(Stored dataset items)
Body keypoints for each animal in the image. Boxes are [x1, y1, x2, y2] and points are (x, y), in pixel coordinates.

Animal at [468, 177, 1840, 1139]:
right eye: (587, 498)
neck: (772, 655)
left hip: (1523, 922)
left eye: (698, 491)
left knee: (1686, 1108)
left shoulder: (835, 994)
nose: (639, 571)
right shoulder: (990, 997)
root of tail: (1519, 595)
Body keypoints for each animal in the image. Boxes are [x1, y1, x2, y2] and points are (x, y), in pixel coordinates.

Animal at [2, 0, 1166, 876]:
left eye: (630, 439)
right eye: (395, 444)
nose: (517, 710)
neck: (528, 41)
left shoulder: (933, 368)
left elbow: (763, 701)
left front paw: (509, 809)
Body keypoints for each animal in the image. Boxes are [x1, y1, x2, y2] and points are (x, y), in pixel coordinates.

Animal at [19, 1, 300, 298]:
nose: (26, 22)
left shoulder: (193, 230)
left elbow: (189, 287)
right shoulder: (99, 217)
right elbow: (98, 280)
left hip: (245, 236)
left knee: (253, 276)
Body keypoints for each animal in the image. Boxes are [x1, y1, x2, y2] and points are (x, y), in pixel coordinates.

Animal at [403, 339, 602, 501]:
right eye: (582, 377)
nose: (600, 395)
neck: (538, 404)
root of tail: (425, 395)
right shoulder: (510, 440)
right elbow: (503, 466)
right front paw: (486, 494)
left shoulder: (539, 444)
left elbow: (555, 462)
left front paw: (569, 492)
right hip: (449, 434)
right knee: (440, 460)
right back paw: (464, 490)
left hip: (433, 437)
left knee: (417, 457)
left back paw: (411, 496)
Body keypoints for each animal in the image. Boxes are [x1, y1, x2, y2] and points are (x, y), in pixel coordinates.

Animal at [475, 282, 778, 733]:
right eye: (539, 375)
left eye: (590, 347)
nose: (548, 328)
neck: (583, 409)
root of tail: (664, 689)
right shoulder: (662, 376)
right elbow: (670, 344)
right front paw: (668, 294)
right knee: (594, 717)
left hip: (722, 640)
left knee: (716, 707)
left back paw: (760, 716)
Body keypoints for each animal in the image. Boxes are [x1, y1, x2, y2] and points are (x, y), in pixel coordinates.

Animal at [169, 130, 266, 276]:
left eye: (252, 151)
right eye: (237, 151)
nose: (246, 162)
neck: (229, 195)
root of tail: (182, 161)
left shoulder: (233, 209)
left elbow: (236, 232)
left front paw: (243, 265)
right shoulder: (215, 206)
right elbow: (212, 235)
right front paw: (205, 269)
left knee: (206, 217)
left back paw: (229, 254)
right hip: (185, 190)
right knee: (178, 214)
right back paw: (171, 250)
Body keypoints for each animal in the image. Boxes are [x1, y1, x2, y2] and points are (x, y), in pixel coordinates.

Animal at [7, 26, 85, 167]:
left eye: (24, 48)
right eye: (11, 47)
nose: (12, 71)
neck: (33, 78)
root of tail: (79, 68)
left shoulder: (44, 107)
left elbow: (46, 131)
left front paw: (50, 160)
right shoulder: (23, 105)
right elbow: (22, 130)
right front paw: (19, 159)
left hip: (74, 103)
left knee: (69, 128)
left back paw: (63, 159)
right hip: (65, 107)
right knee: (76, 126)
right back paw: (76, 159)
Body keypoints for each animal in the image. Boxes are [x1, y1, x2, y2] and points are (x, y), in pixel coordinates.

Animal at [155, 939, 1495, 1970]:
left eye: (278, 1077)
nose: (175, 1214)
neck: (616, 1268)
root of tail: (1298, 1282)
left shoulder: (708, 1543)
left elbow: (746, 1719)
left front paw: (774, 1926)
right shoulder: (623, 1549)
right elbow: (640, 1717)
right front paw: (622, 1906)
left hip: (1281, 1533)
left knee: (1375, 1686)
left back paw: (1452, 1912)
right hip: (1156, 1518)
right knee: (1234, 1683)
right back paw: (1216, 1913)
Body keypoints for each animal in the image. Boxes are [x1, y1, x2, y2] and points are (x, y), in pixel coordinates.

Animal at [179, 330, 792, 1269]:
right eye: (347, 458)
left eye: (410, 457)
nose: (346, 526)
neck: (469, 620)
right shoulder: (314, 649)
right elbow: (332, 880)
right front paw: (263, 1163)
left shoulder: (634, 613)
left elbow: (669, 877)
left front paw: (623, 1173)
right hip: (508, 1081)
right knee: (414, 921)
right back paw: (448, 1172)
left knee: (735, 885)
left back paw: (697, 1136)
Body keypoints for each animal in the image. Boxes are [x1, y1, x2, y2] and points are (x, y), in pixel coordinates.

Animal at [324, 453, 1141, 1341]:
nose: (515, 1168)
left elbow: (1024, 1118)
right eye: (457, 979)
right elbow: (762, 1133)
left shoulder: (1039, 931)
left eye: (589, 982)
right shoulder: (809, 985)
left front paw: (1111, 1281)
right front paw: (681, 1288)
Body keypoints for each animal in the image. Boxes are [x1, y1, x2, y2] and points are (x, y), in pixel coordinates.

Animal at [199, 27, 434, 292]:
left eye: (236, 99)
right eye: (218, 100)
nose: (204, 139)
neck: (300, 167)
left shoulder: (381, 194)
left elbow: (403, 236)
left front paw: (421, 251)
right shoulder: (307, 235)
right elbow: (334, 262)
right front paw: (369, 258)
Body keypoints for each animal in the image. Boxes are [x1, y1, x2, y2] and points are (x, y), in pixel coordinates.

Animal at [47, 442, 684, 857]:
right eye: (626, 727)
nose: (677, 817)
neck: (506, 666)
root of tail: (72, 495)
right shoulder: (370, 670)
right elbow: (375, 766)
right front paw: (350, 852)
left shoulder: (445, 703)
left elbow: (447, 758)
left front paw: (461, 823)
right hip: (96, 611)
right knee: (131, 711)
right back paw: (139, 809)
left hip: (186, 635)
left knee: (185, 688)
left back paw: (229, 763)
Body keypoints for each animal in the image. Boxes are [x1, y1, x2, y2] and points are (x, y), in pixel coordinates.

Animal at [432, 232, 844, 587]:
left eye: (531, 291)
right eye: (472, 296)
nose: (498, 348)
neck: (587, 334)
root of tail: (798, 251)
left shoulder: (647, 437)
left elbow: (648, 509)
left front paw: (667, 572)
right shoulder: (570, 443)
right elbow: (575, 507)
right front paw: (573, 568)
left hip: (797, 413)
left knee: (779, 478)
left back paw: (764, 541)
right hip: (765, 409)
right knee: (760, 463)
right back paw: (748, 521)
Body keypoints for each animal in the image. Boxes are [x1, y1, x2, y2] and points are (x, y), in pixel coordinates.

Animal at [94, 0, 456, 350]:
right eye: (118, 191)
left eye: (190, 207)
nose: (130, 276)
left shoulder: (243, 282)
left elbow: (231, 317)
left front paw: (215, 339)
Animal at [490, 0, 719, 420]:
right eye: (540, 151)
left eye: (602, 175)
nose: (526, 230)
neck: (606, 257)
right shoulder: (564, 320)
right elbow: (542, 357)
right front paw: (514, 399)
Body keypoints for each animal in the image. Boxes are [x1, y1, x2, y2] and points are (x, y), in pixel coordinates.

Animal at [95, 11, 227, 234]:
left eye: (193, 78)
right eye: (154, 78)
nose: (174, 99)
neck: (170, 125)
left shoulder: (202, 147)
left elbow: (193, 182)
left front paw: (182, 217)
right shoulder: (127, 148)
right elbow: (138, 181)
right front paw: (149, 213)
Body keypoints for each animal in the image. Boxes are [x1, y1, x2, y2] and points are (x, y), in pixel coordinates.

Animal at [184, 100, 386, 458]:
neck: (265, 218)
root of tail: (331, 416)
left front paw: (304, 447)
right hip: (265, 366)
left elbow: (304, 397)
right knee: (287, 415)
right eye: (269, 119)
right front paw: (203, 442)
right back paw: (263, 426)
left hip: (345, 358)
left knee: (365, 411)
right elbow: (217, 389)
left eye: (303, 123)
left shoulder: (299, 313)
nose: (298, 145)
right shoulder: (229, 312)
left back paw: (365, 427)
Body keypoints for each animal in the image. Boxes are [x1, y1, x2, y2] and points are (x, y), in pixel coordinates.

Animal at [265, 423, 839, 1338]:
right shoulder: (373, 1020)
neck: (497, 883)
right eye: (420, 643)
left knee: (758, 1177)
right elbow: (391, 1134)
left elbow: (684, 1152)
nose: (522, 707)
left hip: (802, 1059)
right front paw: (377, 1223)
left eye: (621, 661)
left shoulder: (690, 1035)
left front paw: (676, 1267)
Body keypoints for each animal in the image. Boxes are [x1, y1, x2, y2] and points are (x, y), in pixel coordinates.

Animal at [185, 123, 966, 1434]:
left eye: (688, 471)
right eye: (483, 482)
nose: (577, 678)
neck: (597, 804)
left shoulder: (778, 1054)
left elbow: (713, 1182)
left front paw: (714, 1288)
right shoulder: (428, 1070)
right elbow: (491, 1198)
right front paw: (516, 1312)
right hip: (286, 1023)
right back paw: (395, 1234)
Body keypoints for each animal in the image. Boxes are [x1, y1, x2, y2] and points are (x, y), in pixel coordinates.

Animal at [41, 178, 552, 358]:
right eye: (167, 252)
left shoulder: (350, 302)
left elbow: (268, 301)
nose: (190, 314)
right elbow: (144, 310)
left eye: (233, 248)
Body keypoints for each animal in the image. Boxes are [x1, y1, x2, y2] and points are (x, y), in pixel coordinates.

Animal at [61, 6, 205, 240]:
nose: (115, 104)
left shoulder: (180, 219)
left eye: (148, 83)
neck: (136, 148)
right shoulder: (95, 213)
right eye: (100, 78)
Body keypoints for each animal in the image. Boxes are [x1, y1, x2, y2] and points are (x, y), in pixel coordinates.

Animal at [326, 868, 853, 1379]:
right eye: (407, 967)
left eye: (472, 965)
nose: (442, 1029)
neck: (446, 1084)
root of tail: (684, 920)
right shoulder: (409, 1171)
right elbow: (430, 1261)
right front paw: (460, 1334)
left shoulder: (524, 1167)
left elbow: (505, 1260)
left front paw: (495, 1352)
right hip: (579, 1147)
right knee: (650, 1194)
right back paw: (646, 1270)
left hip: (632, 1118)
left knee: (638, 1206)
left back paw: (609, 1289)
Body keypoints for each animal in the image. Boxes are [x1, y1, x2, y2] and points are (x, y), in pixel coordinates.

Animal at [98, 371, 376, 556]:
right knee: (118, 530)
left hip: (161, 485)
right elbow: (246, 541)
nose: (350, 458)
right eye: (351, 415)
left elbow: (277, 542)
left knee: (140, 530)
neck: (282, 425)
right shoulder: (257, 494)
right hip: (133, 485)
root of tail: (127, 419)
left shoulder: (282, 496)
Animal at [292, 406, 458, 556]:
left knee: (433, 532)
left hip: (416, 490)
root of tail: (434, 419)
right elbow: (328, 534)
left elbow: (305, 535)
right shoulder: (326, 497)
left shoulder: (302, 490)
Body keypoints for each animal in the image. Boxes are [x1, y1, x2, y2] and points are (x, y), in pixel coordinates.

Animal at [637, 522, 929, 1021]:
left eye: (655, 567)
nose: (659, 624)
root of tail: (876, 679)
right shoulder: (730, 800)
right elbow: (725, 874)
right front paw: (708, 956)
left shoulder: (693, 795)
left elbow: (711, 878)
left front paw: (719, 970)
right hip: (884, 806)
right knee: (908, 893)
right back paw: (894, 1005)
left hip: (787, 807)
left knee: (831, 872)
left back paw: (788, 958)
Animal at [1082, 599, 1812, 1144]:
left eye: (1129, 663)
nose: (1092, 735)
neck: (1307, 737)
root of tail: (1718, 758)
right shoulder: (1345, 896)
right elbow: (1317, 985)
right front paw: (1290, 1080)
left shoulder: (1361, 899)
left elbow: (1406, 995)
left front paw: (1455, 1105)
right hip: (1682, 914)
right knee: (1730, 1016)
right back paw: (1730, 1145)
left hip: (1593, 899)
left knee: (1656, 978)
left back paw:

◆ Required action
All that is wanted is a faithful reproduction of the line above with "right knee: (414, 921)", the line with "right shoulder: (809, 985)", and every line in between.

◆ Exercise result
right knee: (414, 921)
right back paw: (448, 1172)
left knee: (735, 885)
left back paw: (697, 1136)
Body keypoints for each animal in the image. Boxes are [x1, y1, x2, y2] and points are (x, y), in pixel coordinates.

Animal at [324, 453, 1141, 1341]:
nose: (515, 1168)
left elbow: (1024, 1118)
right eye: (457, 979)
right elbow: (762, 1133)
left shoulder: (1039, 931)
left eye: (589, 982)
right shoulder: (809, 985)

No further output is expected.